Amid the economic turmoil initiated by the pandemic, major United States stock exchanges have continued to dominate the world equity market. However, despite the dominance, major U.S. exchanges are delisting companies due to a range of factors.
According to data acquired by Finbold, a total of 179 companies have been delisted from the major U.S. exchanges between 2020 and 2021.
In 2021, the number of companies on Nasdaq and the New York Stock Exchange stands at 6,000, dropping 2.89% from last year’s figure of 6,179. In 2019, the listed companies stood at 5,454.
NYSE recorded the highest delisting with companies on the platform, dropping 15.28% year-over-year from 2,873 to 2,434. Elsewhere, Nasdaq listed companies grew 7.86% from 3,306 to 3,566.
As of 2021, Nasdaq had 2,819 listed domestic companies, while foreign entities stood at 747. NYSE accounts for 1,848 domestic companies, with the foreign entities standing at 586.
Emergence of alternative markets driving delistings
The report highlights some of the factors impacting the listing and delisting of companies on the U.S. stock exchanges.
According to the research report:
“Furthermore, the delisting on U.S. major exchanges might be due to the emergence of new alternative markets, especially in Asia. China and Hong Kong markets have become more appealing, with regulators making local listings more attractive. Over the years, exchanges in the region have strived to emerge as key players amid dominance by U.S. equity markets.”
Over the past, the number of foreign companies listing on U.S. exchanges also surged.
Generally, the U.S. has dominated the global equity market with companies aiming to gain liquidity, high potential to raise capital as legitimacy.

Problem to work on:
According to the article on U.S. stock exchange delistings, how many foreign entities were listed on Nasdaq as of 2021?

Dataset entries:

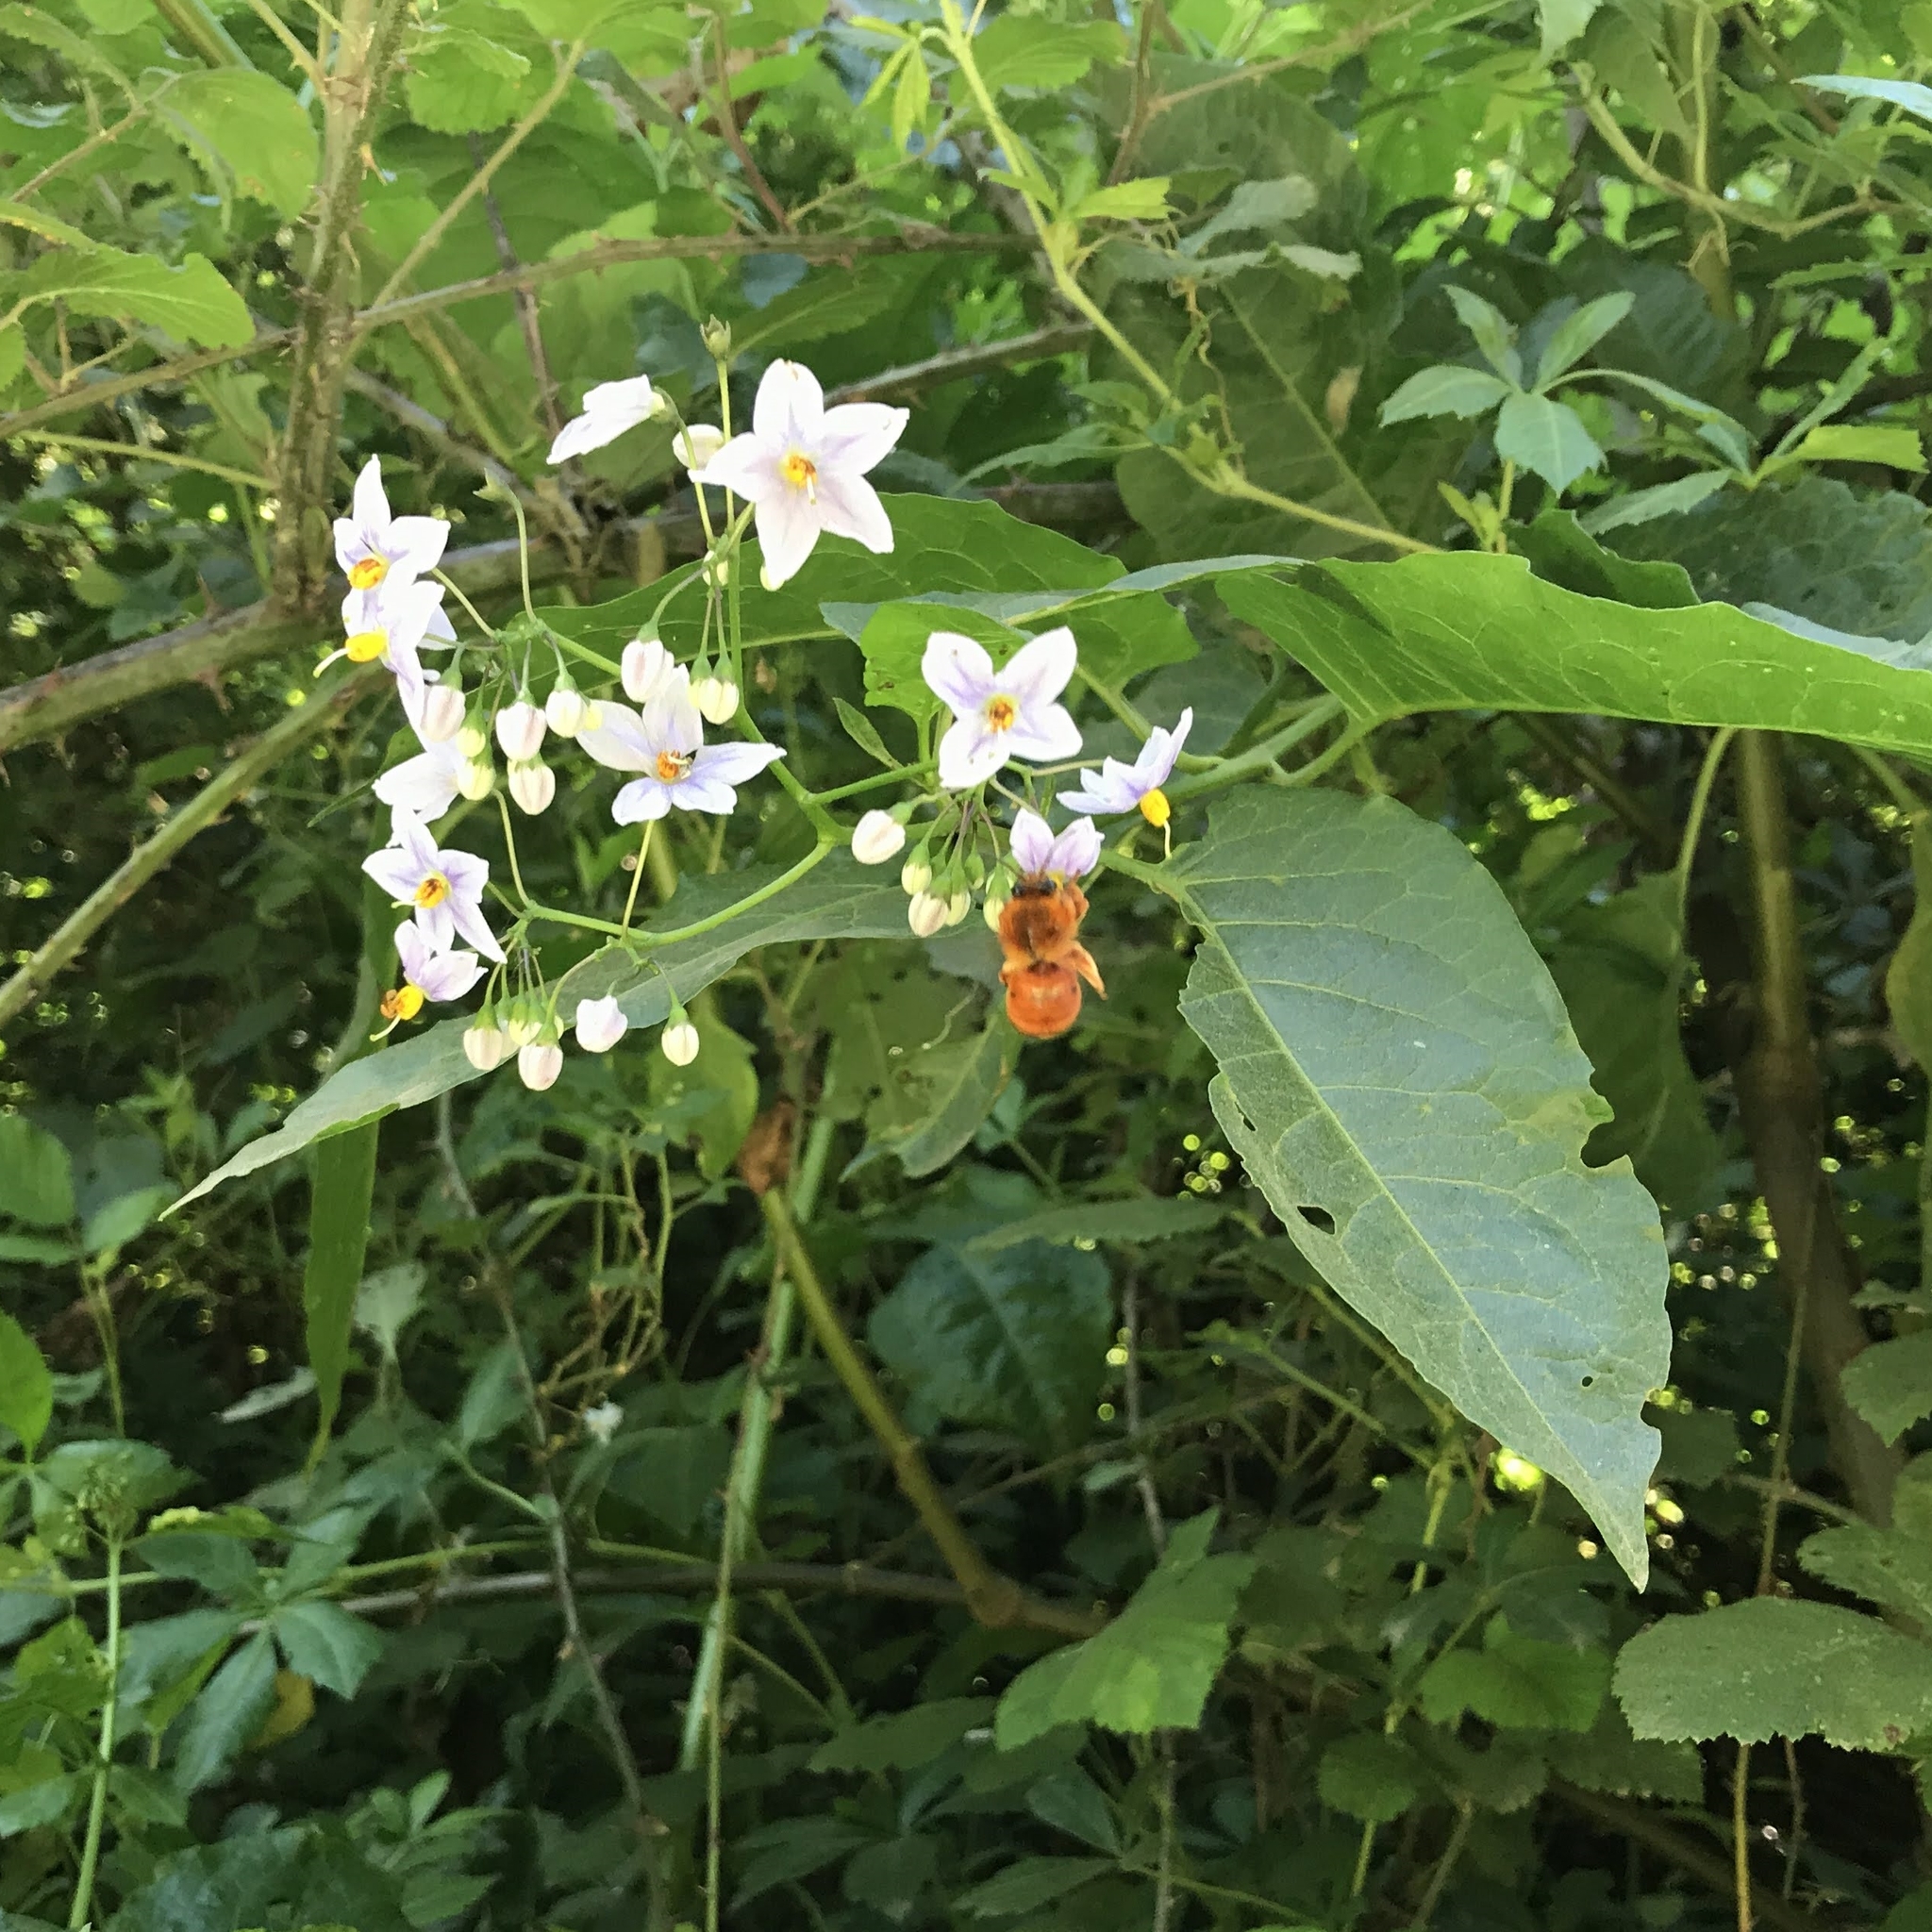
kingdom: Animalia
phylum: Arthropoda
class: Insecta
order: Hymenoptera
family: Colletidae
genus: Diphaglossa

Solved problem:
747